A partir de agora, os conselheiros passam a atuar sob regime de dedicação exclusiva. A legislação proíbe expressamente o acúmulo de funções, abrindo apenas uma única exceção: é permitida a acumulação com um cargo público de professor, desde que haja estrita compatibilidade de horários.
Mais experiência e novos plantões
Para garantir maior preparo no atendimento a crianças e adolescentes em situação de vulnerabilidade, os critérios de elegibilidade ficaram mais rígidos. Quem desejar se candidatar ao cargo precisará comprovar, no mínimo, 3 anos de experiência comprovada na área da infância e juventude ou, alternativamente, ter cumprido um mandato anterior completo de pelo menos 2 anos.

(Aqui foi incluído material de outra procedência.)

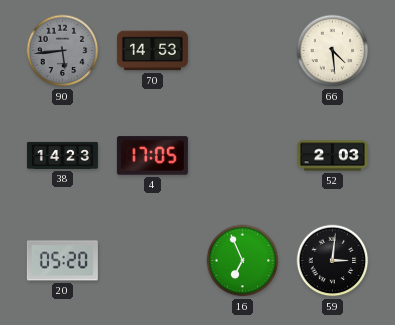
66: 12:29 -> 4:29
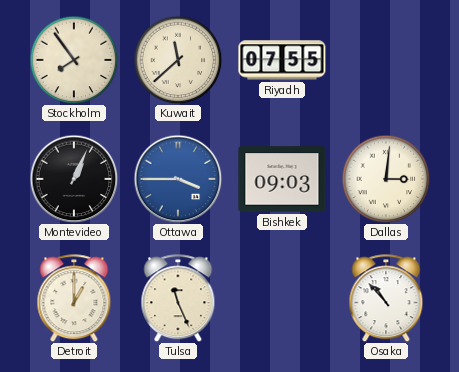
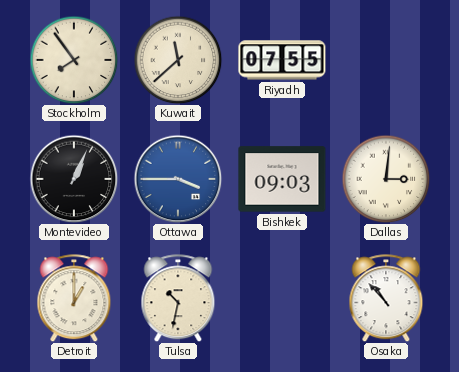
Tulsa: 11:26 -> 10:32
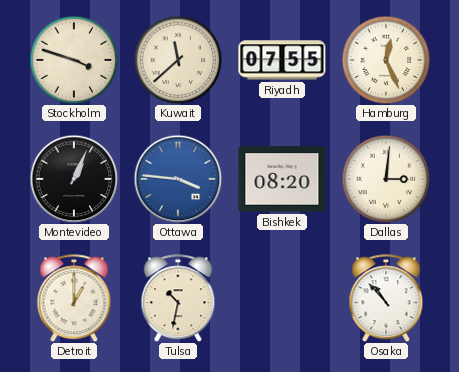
Stockholm: 7:54 -> 3:48
Hamburg: none -> 12:26
Ottawa: 3:45 -> 3:46
Bishkek: 09:03 -> 08:20
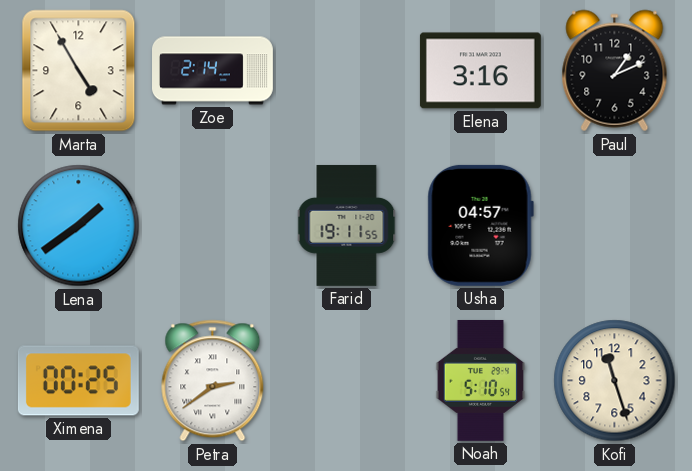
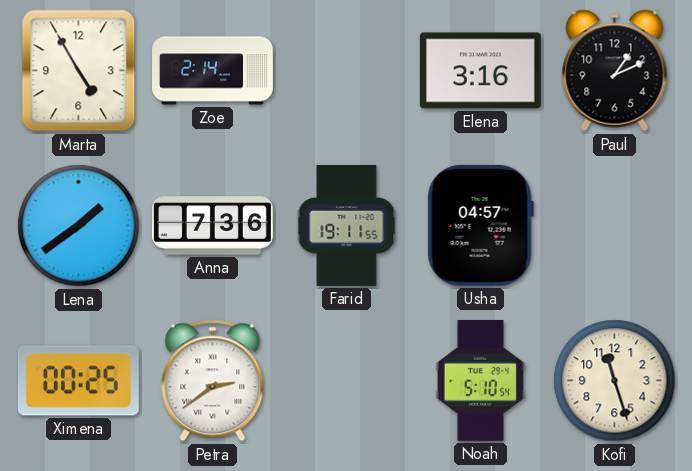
Anna: none -> 7:36
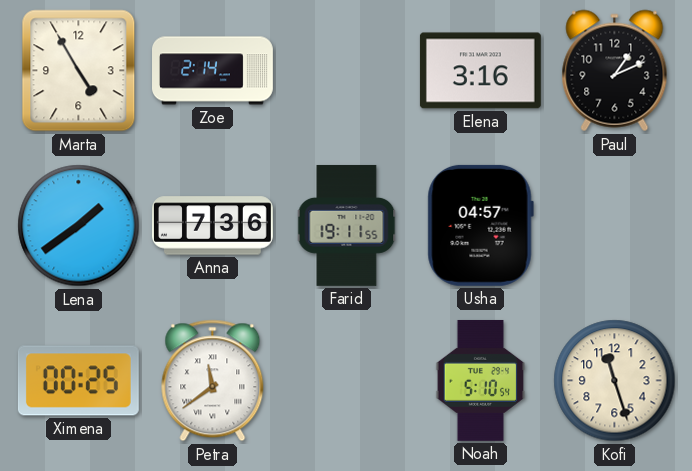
Petra: 2:39 -> 11:39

A rotina operacional interna também foi organizada pela nova lei, que agora formaliza e padroniza as escalas de plantão, exigindo a presença de, no mínimo, 3 conselheiros tutelares por escala para assegurar a continuidade e a eficiência dos atendimentos de urgência no município.
Rigor na conduta ética
Outro ponto central da Lei nº 7.515 é o fortalecimento do controle administrativo e disciplinar. O texto formaliza e detalha os ritos para a abertura de processos ético-disciplinares e sindicâncias. Todo esse processo de fiscalização de conduta será gerido diretamente pelo Conselho Municipal dos Direitos da Criança e do Adolescente (COMDICA), dando mais transparência e rigor à apuração de eventuais irregularidades ou abusos de função.